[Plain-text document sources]
____________________
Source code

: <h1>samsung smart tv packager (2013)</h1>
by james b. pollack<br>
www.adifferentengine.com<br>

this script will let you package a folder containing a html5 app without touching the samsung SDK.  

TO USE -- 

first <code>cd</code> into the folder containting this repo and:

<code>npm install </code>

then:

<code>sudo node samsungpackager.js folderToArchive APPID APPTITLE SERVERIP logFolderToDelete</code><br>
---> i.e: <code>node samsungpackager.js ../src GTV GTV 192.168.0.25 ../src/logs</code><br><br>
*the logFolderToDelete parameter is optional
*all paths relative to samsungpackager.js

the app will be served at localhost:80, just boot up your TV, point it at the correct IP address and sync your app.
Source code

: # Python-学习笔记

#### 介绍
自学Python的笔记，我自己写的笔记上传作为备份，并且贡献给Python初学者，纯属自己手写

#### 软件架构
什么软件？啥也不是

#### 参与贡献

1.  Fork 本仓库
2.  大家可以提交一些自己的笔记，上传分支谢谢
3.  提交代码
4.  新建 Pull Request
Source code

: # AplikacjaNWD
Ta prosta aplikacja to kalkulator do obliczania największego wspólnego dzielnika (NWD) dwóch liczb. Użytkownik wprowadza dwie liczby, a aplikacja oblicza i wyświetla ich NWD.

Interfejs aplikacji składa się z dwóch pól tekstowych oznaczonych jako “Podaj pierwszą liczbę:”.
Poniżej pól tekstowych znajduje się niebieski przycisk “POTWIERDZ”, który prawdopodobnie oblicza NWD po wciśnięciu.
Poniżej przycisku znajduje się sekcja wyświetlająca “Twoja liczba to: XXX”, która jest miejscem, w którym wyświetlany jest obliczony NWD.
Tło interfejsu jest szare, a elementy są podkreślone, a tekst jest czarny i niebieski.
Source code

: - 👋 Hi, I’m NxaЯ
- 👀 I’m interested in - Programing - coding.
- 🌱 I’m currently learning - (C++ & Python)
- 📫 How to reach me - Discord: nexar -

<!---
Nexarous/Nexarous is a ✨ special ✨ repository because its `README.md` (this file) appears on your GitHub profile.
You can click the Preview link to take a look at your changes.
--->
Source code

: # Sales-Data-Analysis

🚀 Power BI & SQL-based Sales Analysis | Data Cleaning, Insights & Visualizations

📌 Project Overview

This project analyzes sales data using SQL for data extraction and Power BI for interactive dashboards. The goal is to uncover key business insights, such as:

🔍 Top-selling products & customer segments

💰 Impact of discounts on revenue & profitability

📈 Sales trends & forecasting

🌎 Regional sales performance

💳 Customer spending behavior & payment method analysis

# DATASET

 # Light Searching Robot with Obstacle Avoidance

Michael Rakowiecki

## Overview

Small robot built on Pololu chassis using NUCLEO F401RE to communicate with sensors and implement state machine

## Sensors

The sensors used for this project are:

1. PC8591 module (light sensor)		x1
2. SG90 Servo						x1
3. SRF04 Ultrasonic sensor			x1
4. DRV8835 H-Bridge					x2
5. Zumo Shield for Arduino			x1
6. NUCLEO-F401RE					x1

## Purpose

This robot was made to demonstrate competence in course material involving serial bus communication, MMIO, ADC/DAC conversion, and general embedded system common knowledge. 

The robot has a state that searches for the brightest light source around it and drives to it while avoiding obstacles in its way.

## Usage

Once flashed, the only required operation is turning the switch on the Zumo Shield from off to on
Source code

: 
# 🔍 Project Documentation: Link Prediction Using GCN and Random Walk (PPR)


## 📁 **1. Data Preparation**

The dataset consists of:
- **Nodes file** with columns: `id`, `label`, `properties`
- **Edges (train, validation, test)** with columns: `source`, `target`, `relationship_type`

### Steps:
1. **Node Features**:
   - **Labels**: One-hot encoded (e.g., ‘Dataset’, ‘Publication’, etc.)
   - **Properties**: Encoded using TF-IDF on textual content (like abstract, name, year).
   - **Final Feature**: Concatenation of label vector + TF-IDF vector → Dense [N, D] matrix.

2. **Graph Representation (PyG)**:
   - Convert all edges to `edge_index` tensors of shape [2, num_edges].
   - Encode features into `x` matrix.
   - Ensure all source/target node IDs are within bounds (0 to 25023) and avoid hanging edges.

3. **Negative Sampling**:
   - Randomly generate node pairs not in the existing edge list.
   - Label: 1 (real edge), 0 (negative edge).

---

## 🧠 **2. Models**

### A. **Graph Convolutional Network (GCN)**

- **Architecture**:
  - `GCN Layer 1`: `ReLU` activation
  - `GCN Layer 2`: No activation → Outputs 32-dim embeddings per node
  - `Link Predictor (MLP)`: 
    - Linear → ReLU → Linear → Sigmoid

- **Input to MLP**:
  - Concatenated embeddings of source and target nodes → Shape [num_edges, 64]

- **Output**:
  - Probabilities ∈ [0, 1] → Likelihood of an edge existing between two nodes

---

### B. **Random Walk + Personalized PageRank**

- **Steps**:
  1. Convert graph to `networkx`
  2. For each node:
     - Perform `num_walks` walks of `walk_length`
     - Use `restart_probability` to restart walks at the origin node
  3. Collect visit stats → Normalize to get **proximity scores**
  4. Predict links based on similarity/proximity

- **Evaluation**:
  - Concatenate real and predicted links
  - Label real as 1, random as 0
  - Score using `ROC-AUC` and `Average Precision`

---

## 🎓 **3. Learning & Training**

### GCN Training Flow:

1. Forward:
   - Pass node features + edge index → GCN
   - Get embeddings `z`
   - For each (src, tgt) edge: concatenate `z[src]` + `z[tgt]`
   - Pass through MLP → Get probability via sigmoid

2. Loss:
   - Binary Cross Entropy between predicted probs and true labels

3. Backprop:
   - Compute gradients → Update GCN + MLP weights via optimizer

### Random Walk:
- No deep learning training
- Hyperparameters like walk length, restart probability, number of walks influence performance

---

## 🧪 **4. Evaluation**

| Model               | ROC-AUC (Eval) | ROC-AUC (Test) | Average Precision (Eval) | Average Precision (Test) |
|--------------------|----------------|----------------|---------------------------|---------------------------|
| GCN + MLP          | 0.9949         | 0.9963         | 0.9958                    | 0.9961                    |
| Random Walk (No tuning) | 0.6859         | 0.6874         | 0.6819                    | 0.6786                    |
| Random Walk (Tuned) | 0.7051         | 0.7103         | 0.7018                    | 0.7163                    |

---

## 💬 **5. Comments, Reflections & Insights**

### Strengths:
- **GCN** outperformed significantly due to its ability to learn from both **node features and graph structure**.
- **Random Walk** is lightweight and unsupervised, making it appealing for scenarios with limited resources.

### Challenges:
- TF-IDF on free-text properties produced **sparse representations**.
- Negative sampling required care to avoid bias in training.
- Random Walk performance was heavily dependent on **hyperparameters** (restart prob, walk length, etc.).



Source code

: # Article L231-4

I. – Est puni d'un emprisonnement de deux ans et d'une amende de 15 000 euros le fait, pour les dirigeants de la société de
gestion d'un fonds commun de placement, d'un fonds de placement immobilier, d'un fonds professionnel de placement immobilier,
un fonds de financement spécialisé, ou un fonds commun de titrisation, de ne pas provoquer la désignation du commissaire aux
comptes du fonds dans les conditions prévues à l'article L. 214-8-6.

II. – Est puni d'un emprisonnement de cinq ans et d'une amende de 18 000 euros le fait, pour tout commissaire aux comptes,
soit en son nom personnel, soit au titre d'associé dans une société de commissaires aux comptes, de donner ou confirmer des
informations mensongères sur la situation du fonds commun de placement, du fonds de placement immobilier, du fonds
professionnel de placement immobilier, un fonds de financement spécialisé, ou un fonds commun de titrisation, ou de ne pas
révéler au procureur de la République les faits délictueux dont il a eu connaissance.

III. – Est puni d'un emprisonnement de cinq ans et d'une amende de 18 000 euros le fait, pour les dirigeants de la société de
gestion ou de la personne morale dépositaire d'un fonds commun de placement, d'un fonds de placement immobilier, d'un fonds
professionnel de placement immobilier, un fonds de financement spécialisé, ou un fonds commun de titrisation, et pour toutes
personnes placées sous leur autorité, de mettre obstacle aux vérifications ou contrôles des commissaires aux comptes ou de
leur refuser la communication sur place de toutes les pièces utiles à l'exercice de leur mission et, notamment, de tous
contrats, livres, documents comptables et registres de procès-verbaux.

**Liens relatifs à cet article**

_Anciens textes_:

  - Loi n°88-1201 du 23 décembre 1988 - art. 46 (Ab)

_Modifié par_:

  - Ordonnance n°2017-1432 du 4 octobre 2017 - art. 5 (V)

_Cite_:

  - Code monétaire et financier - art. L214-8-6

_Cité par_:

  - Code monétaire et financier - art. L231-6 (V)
____________________
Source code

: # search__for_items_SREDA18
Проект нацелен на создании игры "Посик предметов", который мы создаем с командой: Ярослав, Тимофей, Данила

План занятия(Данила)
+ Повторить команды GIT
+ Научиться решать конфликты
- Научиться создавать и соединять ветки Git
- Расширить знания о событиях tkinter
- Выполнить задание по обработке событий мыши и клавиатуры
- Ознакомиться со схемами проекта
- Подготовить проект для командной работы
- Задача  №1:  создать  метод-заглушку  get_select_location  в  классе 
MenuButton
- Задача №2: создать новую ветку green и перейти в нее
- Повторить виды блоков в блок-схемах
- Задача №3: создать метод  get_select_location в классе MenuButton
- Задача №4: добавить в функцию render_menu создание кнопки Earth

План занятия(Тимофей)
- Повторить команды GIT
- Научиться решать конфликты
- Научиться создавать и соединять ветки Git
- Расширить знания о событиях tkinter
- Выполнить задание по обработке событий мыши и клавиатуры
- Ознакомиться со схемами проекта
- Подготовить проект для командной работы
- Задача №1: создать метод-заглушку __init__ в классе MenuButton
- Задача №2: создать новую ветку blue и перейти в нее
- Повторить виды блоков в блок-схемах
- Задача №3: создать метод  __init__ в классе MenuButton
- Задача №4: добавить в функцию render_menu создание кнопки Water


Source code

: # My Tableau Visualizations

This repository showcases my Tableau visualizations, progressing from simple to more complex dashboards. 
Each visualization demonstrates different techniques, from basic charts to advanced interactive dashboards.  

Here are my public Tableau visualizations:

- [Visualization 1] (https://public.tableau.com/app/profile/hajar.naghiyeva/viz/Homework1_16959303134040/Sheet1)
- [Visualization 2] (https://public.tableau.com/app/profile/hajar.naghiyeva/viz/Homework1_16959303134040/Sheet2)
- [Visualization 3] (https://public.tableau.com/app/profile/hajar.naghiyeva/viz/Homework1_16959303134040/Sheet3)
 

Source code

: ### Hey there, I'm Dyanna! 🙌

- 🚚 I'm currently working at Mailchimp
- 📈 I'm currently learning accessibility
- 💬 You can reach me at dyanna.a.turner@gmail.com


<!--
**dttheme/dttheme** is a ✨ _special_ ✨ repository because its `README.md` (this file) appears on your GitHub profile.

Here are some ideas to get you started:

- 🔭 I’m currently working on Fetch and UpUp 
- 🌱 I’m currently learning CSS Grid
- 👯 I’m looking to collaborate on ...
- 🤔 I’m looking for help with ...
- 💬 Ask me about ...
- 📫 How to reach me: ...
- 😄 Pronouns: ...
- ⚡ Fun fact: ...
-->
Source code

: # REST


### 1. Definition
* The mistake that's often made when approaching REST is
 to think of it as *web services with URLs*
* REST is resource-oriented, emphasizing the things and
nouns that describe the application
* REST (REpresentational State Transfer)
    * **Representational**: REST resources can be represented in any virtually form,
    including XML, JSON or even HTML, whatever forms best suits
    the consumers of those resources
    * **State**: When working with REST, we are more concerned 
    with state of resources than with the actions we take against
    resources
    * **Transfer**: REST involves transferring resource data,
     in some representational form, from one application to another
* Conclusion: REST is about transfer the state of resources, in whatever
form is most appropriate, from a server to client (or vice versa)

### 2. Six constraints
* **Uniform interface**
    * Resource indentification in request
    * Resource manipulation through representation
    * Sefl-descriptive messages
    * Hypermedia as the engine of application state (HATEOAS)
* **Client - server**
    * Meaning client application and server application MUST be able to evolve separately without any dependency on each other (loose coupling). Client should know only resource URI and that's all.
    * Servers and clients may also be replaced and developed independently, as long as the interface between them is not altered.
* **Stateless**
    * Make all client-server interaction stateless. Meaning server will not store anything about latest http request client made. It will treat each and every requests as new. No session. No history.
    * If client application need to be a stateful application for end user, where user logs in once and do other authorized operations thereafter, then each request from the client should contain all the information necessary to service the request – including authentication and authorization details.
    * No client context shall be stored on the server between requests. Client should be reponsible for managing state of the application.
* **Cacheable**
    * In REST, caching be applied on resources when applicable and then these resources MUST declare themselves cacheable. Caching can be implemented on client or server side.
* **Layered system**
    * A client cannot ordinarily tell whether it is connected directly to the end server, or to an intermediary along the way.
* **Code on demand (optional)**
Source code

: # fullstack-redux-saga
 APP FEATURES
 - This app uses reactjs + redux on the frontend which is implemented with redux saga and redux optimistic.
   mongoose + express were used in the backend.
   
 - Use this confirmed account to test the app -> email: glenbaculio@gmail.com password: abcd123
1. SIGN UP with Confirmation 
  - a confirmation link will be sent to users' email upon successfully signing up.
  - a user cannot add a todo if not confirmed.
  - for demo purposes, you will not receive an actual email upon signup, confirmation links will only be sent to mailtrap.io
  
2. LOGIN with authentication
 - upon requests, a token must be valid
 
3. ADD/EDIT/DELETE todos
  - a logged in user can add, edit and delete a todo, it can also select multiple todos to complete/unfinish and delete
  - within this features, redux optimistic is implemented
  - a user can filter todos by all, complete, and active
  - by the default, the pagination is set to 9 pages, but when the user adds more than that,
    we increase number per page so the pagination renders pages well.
____________________
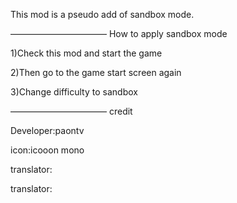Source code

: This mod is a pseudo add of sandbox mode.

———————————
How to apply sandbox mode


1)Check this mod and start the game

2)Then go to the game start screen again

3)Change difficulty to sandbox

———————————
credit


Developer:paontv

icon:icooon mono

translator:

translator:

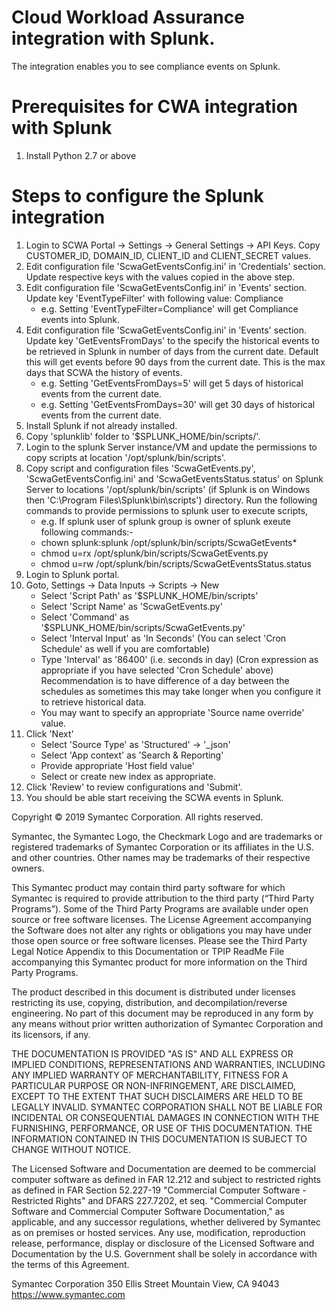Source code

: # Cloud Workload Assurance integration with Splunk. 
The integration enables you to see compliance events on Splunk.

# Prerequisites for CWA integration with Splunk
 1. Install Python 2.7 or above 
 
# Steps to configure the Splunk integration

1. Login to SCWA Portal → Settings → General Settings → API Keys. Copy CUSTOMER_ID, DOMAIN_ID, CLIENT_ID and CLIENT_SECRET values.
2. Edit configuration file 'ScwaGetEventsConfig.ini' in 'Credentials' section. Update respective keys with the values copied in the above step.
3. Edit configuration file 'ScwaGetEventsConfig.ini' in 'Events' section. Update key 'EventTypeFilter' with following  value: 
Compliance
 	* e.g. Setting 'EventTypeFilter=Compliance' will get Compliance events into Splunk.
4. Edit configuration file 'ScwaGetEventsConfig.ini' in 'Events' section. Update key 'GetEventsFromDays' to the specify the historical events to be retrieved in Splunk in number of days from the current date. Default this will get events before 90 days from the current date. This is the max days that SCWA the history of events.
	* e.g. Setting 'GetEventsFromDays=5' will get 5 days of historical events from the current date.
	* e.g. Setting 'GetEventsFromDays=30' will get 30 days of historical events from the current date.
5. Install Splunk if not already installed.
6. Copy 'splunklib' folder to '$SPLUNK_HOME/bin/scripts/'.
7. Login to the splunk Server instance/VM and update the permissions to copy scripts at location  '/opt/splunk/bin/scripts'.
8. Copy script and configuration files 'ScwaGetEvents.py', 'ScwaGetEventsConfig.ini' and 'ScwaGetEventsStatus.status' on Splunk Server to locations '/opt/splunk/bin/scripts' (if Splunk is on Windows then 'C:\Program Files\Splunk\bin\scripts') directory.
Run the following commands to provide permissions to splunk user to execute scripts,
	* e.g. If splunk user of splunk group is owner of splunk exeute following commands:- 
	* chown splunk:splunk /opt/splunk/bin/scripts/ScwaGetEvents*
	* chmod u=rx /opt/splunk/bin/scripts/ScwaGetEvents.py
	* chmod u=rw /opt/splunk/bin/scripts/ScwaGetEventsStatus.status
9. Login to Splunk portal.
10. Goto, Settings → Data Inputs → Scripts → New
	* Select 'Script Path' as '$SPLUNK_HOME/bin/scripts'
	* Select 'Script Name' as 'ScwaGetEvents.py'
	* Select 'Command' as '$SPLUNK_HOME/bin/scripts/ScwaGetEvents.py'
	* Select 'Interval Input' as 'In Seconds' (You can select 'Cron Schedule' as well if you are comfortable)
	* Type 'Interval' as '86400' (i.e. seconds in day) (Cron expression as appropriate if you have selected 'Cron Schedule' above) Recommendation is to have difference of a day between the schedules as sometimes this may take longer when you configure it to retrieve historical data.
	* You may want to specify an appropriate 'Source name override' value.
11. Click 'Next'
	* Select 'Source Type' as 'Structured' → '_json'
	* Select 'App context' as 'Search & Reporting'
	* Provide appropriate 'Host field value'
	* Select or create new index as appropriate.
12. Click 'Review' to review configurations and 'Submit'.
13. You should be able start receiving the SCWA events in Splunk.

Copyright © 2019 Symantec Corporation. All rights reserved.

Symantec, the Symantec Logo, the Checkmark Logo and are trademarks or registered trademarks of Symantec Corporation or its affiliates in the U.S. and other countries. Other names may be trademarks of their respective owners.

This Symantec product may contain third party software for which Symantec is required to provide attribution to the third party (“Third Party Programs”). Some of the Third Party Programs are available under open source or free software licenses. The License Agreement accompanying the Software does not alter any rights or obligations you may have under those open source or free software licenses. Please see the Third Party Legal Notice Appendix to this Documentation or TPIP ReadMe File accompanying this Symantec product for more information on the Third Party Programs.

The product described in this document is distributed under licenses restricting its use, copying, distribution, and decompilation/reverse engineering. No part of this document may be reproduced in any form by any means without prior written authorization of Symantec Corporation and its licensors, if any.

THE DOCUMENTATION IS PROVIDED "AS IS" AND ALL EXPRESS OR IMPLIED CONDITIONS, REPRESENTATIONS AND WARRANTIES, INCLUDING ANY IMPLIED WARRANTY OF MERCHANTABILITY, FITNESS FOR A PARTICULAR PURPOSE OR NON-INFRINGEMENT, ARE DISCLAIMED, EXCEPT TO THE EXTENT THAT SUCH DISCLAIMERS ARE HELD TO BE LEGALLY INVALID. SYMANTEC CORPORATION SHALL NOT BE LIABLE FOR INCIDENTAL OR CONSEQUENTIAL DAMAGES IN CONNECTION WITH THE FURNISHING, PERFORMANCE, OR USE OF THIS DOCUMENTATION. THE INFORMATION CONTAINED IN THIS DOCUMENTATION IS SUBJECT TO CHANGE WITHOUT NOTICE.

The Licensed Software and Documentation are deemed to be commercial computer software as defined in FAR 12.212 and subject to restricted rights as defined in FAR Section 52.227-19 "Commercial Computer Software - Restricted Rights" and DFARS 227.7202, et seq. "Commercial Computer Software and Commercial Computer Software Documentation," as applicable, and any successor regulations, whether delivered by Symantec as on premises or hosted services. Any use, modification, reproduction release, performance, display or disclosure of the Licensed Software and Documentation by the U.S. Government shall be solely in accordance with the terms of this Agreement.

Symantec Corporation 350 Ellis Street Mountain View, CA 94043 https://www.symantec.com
____________________
**Exercise prompt**
Please reproduce the lines from the line with "- **Input to" to the line with "- Binary Cross", both ends included, exactly as they appear above.

**Task result**
- **Input to MLP**:
  - Concatenated embeddings of source and target nodes → Shape [num_edges, 64]

- **Output**:
  - Probabilities ∈ [0, 1] → Likelihood of an edge existing between two nodes

---

### B. **Random Walk + Personalized PageRank**

- **Steps**:
  1. Convert graph to `networkx`
  2. For each node:
     - Perform `num_walks` walks of `walk_length`
     - Use `restart_probability` to restart walks at the origin node
  3. Collect visit stats → Normalize to get **proximity scores**
  4. Predict links based on similarity/proximity

- **Evaluation**:
  - Concatenate real and predicted links
  - Label real as 1, random as 0
  - Score using `ROC-AUC` and `Average Precision`

---

## 🎓 **3. Learning & Training**

### GCN Training Flow:

1. Forward:
   - Pass node features + edge index → GCN
   - Get embeddings `z`
   - For each (src, tgt) edge: concatenate `z[src]` + `z[tgt]`
   - Pass through MLP → Get probability via sigmoid

2. Loss:
   - Binary Cross Entropy between predicted probs and true labels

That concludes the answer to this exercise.